Put this in front of the next person who tells you Ayn Rand and her philosophy are cold and unfeeling.

Don't miss Ian Hamet's personal reflections on the occasion of Ayn Rand's centenary.

Starting new ventures on Ayn Rand's birthday is becoming a habit for me. Last year, Selective Memory was inaugurated on this day. This year, another new site, and one that couldn't be started on a more appropriate day. Ladies and gentlement, I give you Randex, whose mission is to record online news references to Ayn Rand and Objectivism. To start, the site is at the bare minimum of functionality I could live with. More features should be appearing over the coming weeks.

One hundred years ago today, Ayn Rand was born. I very much liked the piece Onkar Ghate wrote for ARI to mark this event. An excerpt:

It remains... all too common for a young person to be told that his interest in Ayn Rand is a stage he will soon grow out of. "It's fine to believe in that now," the refrain goes, "but wait until you're older. You'll discover that life is not like that."

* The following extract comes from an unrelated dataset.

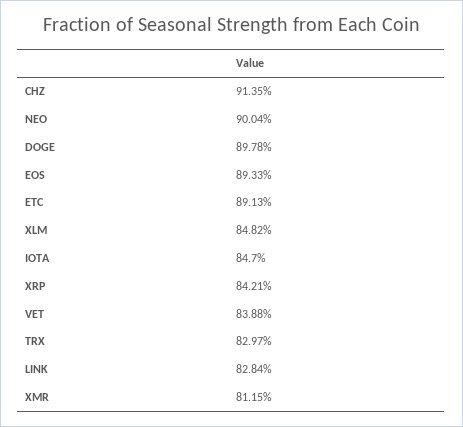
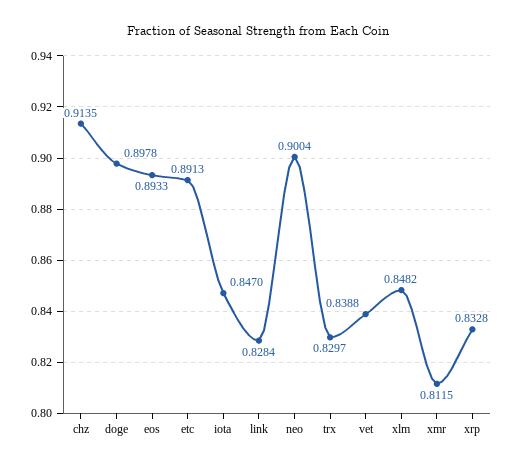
XRP: 0.8421 -> 0.8328

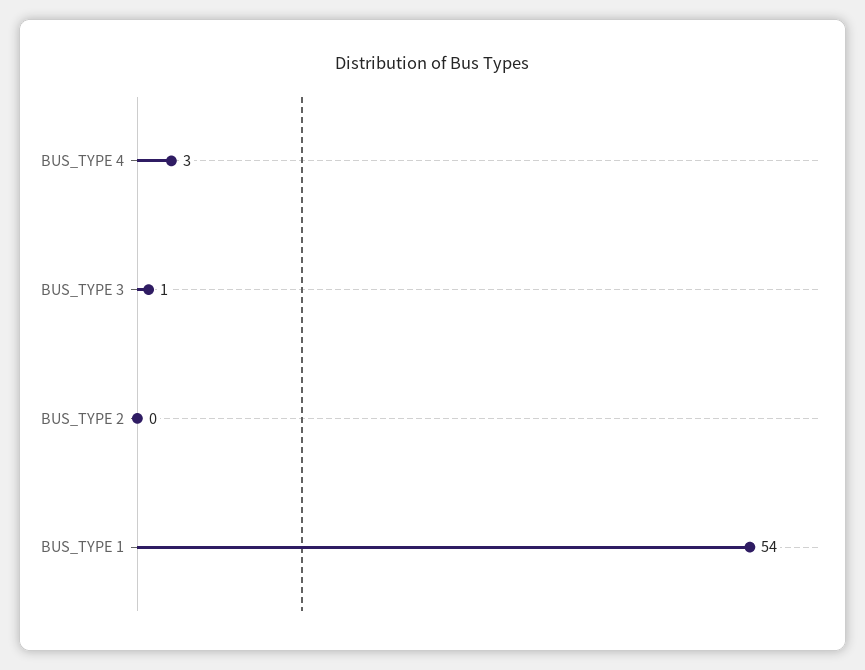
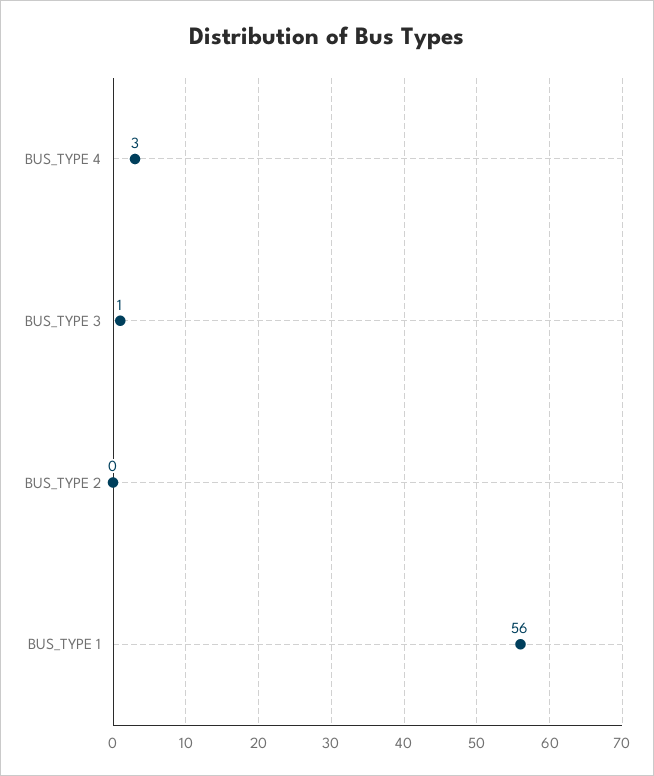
BUS_TYPE 1: 54 -> 56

But when one actually considers the essence of what Rand teaches, the accusation that her philosophy is childish over-simplification stands as condemnation not of her ideas but of the adult world from which the accusation stems.

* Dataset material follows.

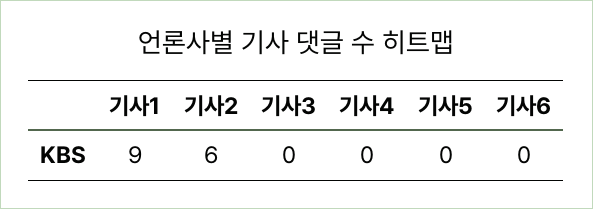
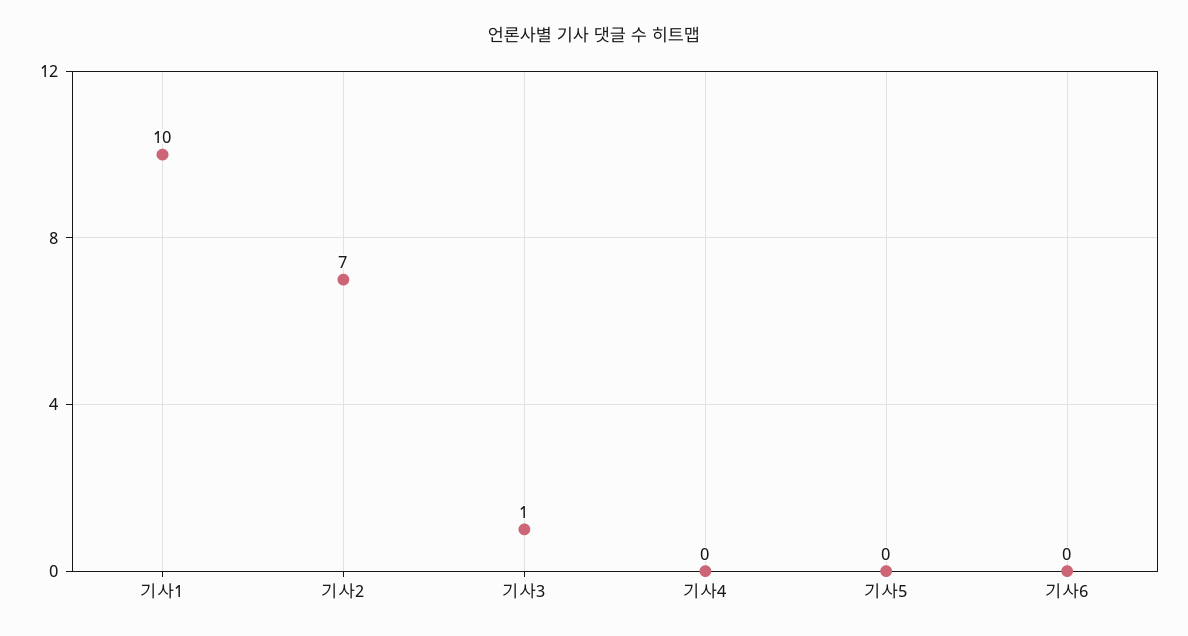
기사1: 9 -> 10
기사2: 6 -> 7
기사3: 0 -> 1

The key to Rand's popularity is that she appeals to the idealism of youth. She wrote in 1969: "There is a fundamental conviction which some people never acquire, some hold only in their youth, and a few hold to the end of their days--the conviction that ideas matter." The nature of this conviction? "That ideas matter means that knowledge matters, that truth matters, that one's mind matters. And the radiance of that certainty, in the process of growing up, is the best aspect of youth."

To sustain this youthful conviction throughout life, Rand argues, one must achieve a radical independence of mind.

One of my favorite Ayn Rand quotes might have been appropriate for this piece:

To hold an unchanging youth is to reach, at the end, the vision with which one started.
Happy Ayn Rand's Birthday. Here's to unchanging youth and (as the quote currently on the left says) "a life which is a reason unto itself."

1 February 2005  

Cox & Forkum observe the 100th anniversary of Ayn Rand's birth.